• [WHAT TO PRODUCE]
Would you mind restating all of the records word for word, skipping the pictures?

• [Stored records]
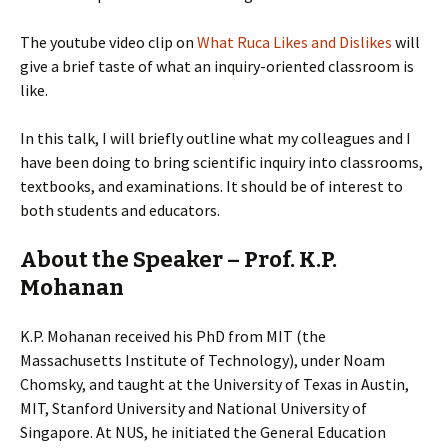
The youtube video clip on
What Ruca Likes and Dislikes
will
give a brief taste of what an inquiry-oriented classroom is
like.
In this talk, I will briefly outline what my colleagues and I
have been doing to bring scientific inquiry into classrooms,
textbooks, and examinations. It should be of interest to
both students and educators.
About the Speaker – Prof. K.P.
Mohanan
K.P. Mohanan received his PhD from MIT (the
Massachusetts Institute of Technology), under Noam
Chomsky, and taught at the University of Texas in Austin,
MIT, Stanford University and National University of
Singapore. At NUS, he initiated the General Education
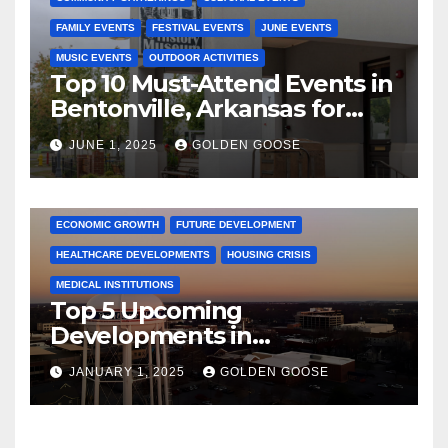
FAMILY EVENTS
FESTIVAL EVENTS
JUNE EVENTS
MUSIC EVENTS
OUTDOOR ACTIVITIES
Top 10 Must-Attend Events in
Bentonville, Arkansas for
June 2025 – Explore the Best
JUNE 1, 2025
GOLDEN GOOSE
Activities
ARKANSAS NEWS
BENTONVILLE EVENTS
CITY PROJECTS
COMMUNITY ENGAGEMENT
CULTURAL OFFERS
ECONOMIC GROWTH
FUTURE DEVELOPMENT
HEALTHCARE DEVELOPMENTS
HOUSING CRISIS
MEDICAL INSTITUTIONS
Top 5 Upcoming
Developments in
Bentonville, Arkansas for
JANUARY 1, 2025
GOLDEN GOOSE
2025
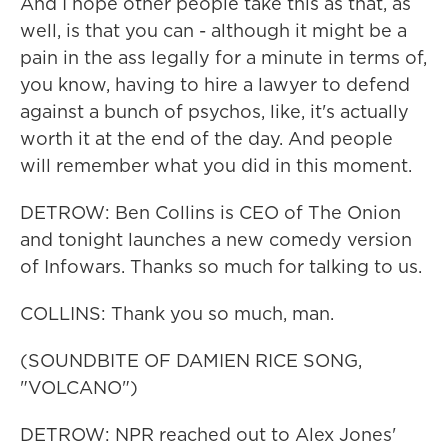
And I hope other people take this as that, as
well, is that you can - although it might be a
pain in the ass legally for a minute in terms of,
you know, having to hire a lawyer to defend
against a bunch of psychos, like, it's actually
worth it at the end of the day. And people
will remember what you did in this moment.
DETROW: Ben Collins is CEO of The Onion
and tonight launches a new comedy version
of Infowars. Thanks so much for talking to us.
COLLINS: Thank you so much, man.
(SOUNDBITE OF DAMIEN RICE SONG,
"VOLCANO")
DETROW: NPR reached out to Alex Jones'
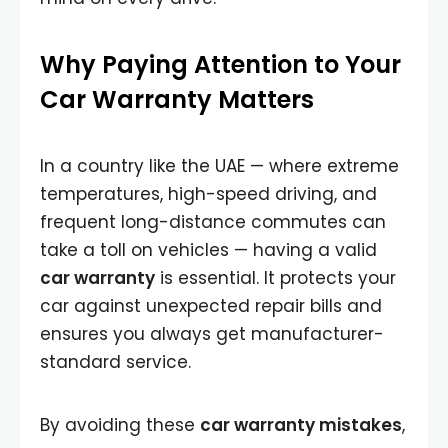
Why Paying Attention to Your
Car Warranty Matters
In a country like the UAE — where extreme
temperatures, high-speed driving, and
frequent long-distance commutes can
take a toll on vehicles — having a valid
car warranty
is essential. It protects your
car against unexpected repair bills and
ensures you always get manufacturer-
standard service.
By avoiding these
car warranty mistakes
,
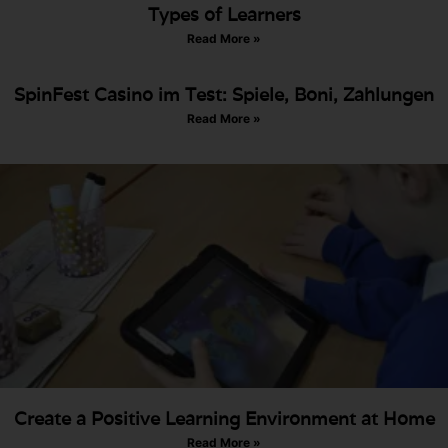
Types of Learners
Read More »
SpinFest Casino im Test: Spiele, Boni, Zahlungen
Read More »
Create a Positive Learning Environment at Home
Read More »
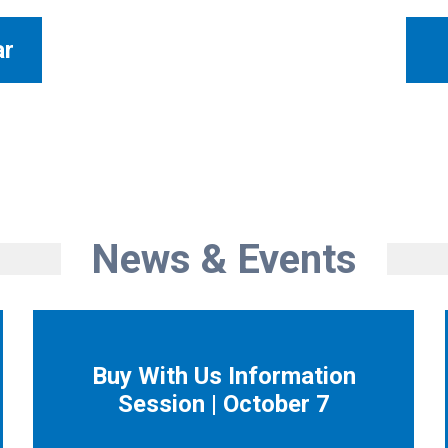
ar
News & Events
Buy With Us Information
Session | October 7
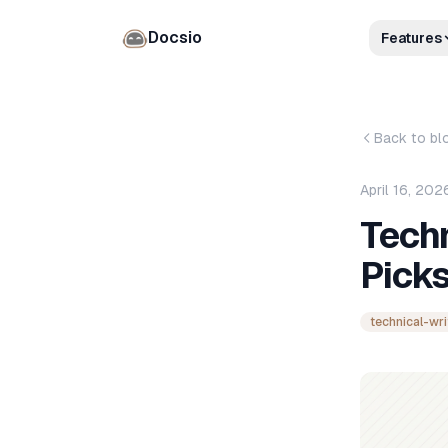
Docsio
Features
Back to bl
April 16, 202
Techn
Pick
technical-wri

• [RESPONSE]
The youtube video clip on
What Ruca Likes and Dislikes
will
give a brief taste of what an inquiry-oriented classroom is
like.
In this talk, I will briefly outline what my colleagues and I
have been doing to bring scientific inquiry into classrooms,
textbooks, and examinations. It should be of interest to
both students and educators.
About the Speaker – Prof. K.P.
Mohanan
K.P. Mohanan received his PhD from MIT (the
Massachusetts Institute of Technology), under Noam
Chomsky, and taught at the University of Texas in Austin,
MIT, Stanford University and National University of
Singapore. At NUS, he initiated the General Education
FAMILY EVENTS
FESTIVAL EVENTS
JUNE EVENTS
MUSIC EVENTS
OUTDOOR ACTIVITIES
Top 10 Must-Attend Events in
Bentonville, Arkansas for
June 2025 – Explore the Best
JUNE 1, 2025
GOLDEN GOOSE
Activities
ARKANSAS NEWS
BENTONVILLE EVENTS
CITY PROJECTS
COMMUNITY ENGAGEMENT
CULTURAL OFFERS
ECONOMIC GROWTH
FUTURE DEVELOPMENT
HEALTHCARE DEVELOPMENTS
HOUSING CRISIS
MEDICAL INSTITUTIONS
Top 5 Upcoming
Developments in
Bentonville, Arkansas for
JANUARY 1, 2025
GOLDEN GOOSE
2025
And I hope other people take this as that, as
well, is that you can - although it might be a
pain in the ass legally for a minute in terms of,
you know, having to hire a lawyer to defend
against a bunch of psychos, like, it's actually
worth it at the end of the day. And people
will remember what you did in this moment.
DETROW: Ben Collins is CEO of The Onion
and tonight launches a new comedy version
of Infowars. Thanks so much for talking to us.
COLLINS: Thank you so much, man.
(SOUNDBITE OF DAMIEN RICE SONG,
"VOLCANO")
DETROW: NPR reached out to Alex Jones'
Why Paying Attention to Your
Car Warranty Matters
In a country like the UAE — where extreme
temperatures, high-speed driving, and
frequent long-distance commutes can
take a toll on vehicles — having a valid
car warranty
is essential. It protects your
car against unexpected repair bills and
ensures you always get manufacturer-
standard service.
By avoiding these
car warranty mistakes
,
Types of Learners
Read More »
SpinFest Casino im Test: Spiele, Boni, Zahlungen
Read More »
Create a Positive Learning Environment at Home
Read More »
ar
News & Events
Buy With Us Information
Session | October 7
Docsio
Features
Back to bl
April 16, 202
Techn
Pick
technical-wri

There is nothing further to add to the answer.